Soutenir les jeunes talents
Elle avait abandonné la création en 1993 dans sa 84e année. Mme Carven avait fondé en 2000 l'association Grog-Carven qui soutient les jeunes talents dans les domaines de l'histoire de l'art et de la mode. La maison Carven, qui a abandonné la couture pour se recentrer sur le prêt-à-porter, a été relancée ces dernières années par le jeune créateur Guillaume Henry. Il a été remplacé en début d'année par le duo Adrien Caillaudaud et Alexis Martial, côté collections féminines, et Barnabé Hardy pour la mode hommes.
Une mode fraîche et joyeuse pour les petites femmes
Après des études à l'école des Beaux Arts, Mme de Tommaso s'était rebaptisée Carven, qui signifie "chance" en argot expliquait-elle, lorsqu'elle avait ouvert sa première boutique en 1941 dans le quartier de l'Opéra. En 1945, elle avait fondé, au Rond Point des Champs Elysées, sa maison de couture, incarnant le chic insouciant et gai d'après-guerre, avec des robes pleines de fraîcheur adaptées à la vie quotidienne et déclinées pour chaque occasion.
Emblématiques dès les débuts de Carven : la rayure pimpante verte et blanche ainsi que le vichy rose. Et les coupes réalisées pour les femmes de petite taille dont elle allongeait la silhouette et mettait en valeur les décolletés - en 1950, elle lança d'ailleurs le décolleté balconnet avec un succès qui ne s'est jamais démenti.
En réalité, cette innovation dans les proportions saluée alors par Madame Grès elle-même, était fruit de la nécessité : c'est parce qu'elle était trop petite (1,55 m) et ne trouvait pas de tenues élégantes à son goût qu'elle décida de faire de la couture son métier.
Le style Carven aime les fleurs et les couleurs. Taille de guêpe, jupe ample, épaules larges et décoletté en balconnet, il séduit les jeunes filles.
Voyages et innovations
Marie-Louise Carven fut la première couturière à présenter ses collections à l'étranger, en emmenant ses mannequins en voyage. Elle fut aussi la première à s'inspirer des motifs ethniques africains ou indonésiens. De retour d'Amérique Latine, elle avait créé en 1947 la robe "samba". Autre source d'inspiration : la nature "qui contient toutes les audaces chromatiques. Tous ces dégradés de vert que j'aime tant", disait-elle.

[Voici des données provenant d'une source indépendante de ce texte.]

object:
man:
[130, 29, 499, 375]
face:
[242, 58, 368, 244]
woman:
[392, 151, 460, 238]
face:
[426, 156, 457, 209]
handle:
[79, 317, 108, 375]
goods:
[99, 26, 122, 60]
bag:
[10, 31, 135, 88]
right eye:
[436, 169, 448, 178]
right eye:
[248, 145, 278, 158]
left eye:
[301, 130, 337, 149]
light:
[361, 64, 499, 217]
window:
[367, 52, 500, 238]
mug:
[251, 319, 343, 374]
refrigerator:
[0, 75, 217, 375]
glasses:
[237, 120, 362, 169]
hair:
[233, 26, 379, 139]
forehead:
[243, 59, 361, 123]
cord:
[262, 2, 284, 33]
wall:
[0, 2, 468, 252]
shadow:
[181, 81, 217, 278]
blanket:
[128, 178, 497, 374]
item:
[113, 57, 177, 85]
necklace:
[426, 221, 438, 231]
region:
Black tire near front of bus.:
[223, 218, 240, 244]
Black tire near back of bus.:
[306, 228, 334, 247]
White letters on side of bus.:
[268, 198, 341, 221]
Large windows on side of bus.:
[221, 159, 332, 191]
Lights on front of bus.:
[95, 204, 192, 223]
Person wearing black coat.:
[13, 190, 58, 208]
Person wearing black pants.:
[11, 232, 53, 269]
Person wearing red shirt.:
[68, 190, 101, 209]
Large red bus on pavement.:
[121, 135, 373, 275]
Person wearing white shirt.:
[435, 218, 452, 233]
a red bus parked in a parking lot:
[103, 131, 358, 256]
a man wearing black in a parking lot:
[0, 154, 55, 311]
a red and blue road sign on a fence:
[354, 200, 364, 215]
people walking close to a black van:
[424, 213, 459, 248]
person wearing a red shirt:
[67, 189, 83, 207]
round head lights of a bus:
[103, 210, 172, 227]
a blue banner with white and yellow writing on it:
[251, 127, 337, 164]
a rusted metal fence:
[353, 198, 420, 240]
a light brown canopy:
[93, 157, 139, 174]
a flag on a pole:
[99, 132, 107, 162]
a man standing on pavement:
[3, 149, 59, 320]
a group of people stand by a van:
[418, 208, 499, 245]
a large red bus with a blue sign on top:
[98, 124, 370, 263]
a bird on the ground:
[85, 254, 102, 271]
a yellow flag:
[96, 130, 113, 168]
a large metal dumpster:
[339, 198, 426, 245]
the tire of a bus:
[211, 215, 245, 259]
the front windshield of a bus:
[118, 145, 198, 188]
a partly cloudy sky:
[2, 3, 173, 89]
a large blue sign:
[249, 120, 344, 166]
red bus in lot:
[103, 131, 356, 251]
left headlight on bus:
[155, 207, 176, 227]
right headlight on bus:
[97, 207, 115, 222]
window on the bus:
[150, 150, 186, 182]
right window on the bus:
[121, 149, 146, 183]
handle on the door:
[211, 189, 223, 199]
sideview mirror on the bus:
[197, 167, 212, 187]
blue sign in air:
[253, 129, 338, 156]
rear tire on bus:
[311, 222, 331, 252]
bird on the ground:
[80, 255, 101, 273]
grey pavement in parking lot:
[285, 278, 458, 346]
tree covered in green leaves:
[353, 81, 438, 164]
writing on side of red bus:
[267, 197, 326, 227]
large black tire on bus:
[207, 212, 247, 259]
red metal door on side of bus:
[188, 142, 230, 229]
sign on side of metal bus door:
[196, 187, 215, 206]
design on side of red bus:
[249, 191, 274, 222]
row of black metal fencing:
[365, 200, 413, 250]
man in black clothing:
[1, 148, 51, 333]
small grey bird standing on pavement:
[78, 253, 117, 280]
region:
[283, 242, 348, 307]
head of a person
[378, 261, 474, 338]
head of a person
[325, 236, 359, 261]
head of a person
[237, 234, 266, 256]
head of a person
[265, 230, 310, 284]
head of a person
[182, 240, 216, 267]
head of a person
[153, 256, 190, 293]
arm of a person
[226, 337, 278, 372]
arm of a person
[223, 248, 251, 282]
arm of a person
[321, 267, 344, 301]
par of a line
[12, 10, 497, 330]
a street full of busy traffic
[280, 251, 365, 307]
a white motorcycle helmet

Elle avait lancé dès 1946 un parfum à sa griffe, baptisé... "Ma Griffe". En 1954, elle préfigurait avec audace les plans marketings d'aujourd'hui : à l'occasion des dix ans de la Libération de Paris, elle avait fait lâcher dans la capitale des centaines d'échantillons de ce parfum attachés à de petits parachutes verts et blancs.
Edith Piaf, Michèle Morgan, Martine Carol, Micheline Presle et Leslie Caron comptaient parmi ses clientes.

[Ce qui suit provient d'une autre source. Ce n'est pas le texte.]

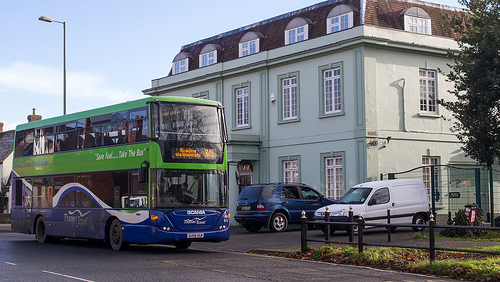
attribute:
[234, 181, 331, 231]
vehicle — parked, blue, small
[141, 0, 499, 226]
building — green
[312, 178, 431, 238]
van — parked, white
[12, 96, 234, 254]
bus — double-decker, green, blue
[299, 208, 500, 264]
fence — black, wooden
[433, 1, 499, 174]
tree — green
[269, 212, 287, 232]
tire — black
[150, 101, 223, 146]
window — black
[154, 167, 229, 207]
window — black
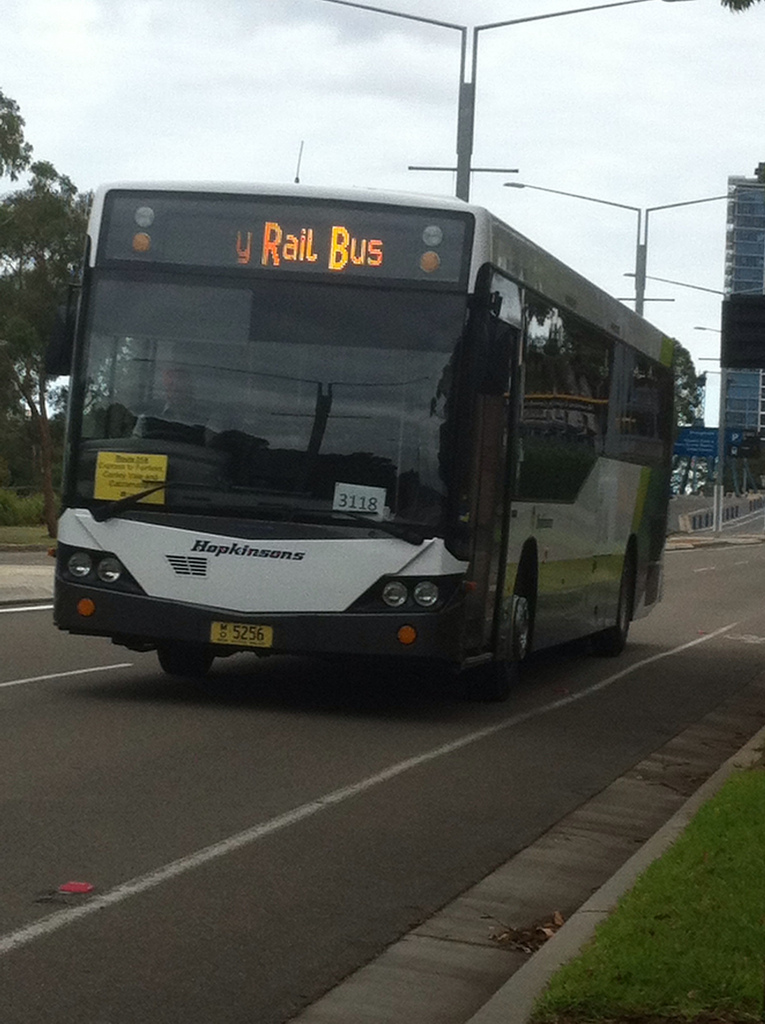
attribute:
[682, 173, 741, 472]
building — wall , side 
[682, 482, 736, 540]
rail — word , signage 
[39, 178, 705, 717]
bus — word , sign , front wheel, rear wheel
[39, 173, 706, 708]
vehicle — license plate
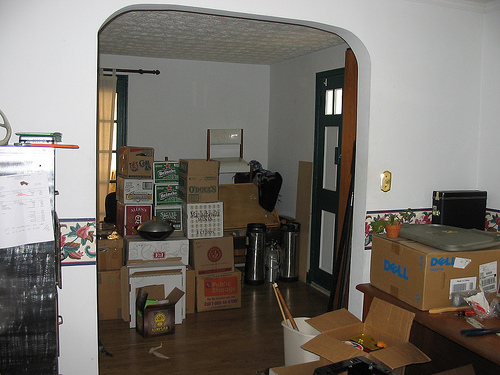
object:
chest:
[429, 188, 488, 232]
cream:
[277, 316, 323, 368]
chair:
[203, 127, 252, 174]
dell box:
[366, 232, 498, 313]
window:
[96, 151, 118, 184]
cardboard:
[114, 147, 130, 180]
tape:
[146, 340, 169, 361]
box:
[124, 234, 191, 266]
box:
[177, 158, 219, 204]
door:
[305, 66, 359, 293]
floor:
[96, 276, 361, 375]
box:
[114, 146, 156, 181]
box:
[185, 200, 227, 241]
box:
[193, 270, 245, 314]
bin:
[278, 315, 324, 369]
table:
[353, 280, 500, 375]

Elle n'avait abandonné la création qu'en 1993, alors qu'elle avait 84 ans. En une quarantaine d'années, elle a créé au total plus de 25.000 modèles. Dont une robe de mariée pour Mme Valéry Giscard d'Estaing, des tenues pour les hôtesses d'une quinzaine de compagnies aériennes, dont Air France, et les costumes des fameuses "pervenches" (contractuelles) dans les annés 70.
Belle-soeur de Robert Mallet-Stevens
Mme Carven était veuve de Philippe Mallet, frère de l'architecte Robert Mallet-Stevens, puis du collectionneur suisse René Grog. Elle a légué au Louvre et au musée Guimet une collection de meubles et d'objets d'arts du XVIIIe.
Elle a aussi fait don de ses collections de haute couture, soit 80 créations, au Palais Galliera. Elle était à la fois commandeur de la Légion d'honneur et du mérite.